The Bureau of Land Management oversees almost 10% of land in the United States. For 424 days, William Perry Pendley, the director of the BLM, has been serving without Senate confirmation, in a “temporary” position. President Trump appointed Pendley in June of 2019, to the consternation of not just environmentalists and conservationists, but anyone who enjoys recreating on public lands and who would not directly profit from resource extraction on those lands, or from selling them to private interests. A typical Trump-era appointment; put a person in charge of a public agency they detest.
Friday, a federal judge ruled that Pendley, having never been confirmed by the Senate, must leave the job immediately.
Pendley had written, as recently as 2016, that the federal government had a duty to sell off public lands.
Pendley called President Obama’s policies to restrict drilling on public lands, “lawless placating of environmental extremists.” He favored shrinking national monuments like Utah’s Bears Ears.
Not the kind of guy you want running an agency that oversees such massive swaths of public lands, most of it in Western states.
In August, after being advised that a full year after nominating Pendley, the Senate likely wouldn’t have the votes to confirm Pendley, Trump technically rescinded the nomination, but Pendley continued to act in the role.
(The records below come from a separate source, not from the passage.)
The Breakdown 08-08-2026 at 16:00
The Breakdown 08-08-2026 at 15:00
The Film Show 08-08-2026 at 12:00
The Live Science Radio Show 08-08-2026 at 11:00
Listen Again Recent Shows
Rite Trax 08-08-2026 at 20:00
The move comes as a result of a successful lawsuit from Montana’s Democratic Governor Steve Bullock, (who is running a close race to unseat Republican Senator Steve Daines), who sued to remove Pendley in July. In Friday’s ruling, Chief District Judge Brian Morris of the US District Court of Montana, ordered Pendley to leave his post, ruling that he’d been serving unlawfully.
“Pendley has served and continues to serve unlawfully as the Acting BLM Director,” Morris wrote in his opinion. “His ascent to Acting BLM Director did not follow any of the permissible paths set forth by the U.S. Constitution or the (Federal Vacancies Reform Act). Pendley has not been nominated by the President and has not been confirmed by the Senate to serve as BLM Director.
“Secretary Bernhardt lacked the authority to appoint Pendley as an Acting BLM Director under the FVRA,” Morris continued. “Pendley unlawfully took the temporary position beyond the 210-day maximum allowed by the FVRA. Pendley unlawfully served as Acting BLM Director after the President submitted his permanent appointment to the Senate for confirmation — another violation of the FVRA. And Pendley unlawfully serves as Acting BLM Director today, under color of the Succession Memo.”
There’s a big wrinkle here too.
Because the judge’s ruling makes clear the BLM was led by an unlawfully appointed director, it’s possible that every move undertaken by the BLM under Pendley can be undone; it’s possible that since the BLM was operating with temporary heads under Trump before Pendley took over, many BLM actions since 2017 could be struck down.
“They’ve never had a valid person running that agency,” said Brett Hartl, government affairs director at the Center for Biological Diversity. “Even before Pendley there was just a never-ending list of rotating acting people, and that’s not what you’re supposed to do.”
“We haven’t had a decision of this caliber in a longtime related to Interior decision making,” said Collin O’Mara, president and CEO of the National Wildlife Federation. “We’re in uncharted territory.”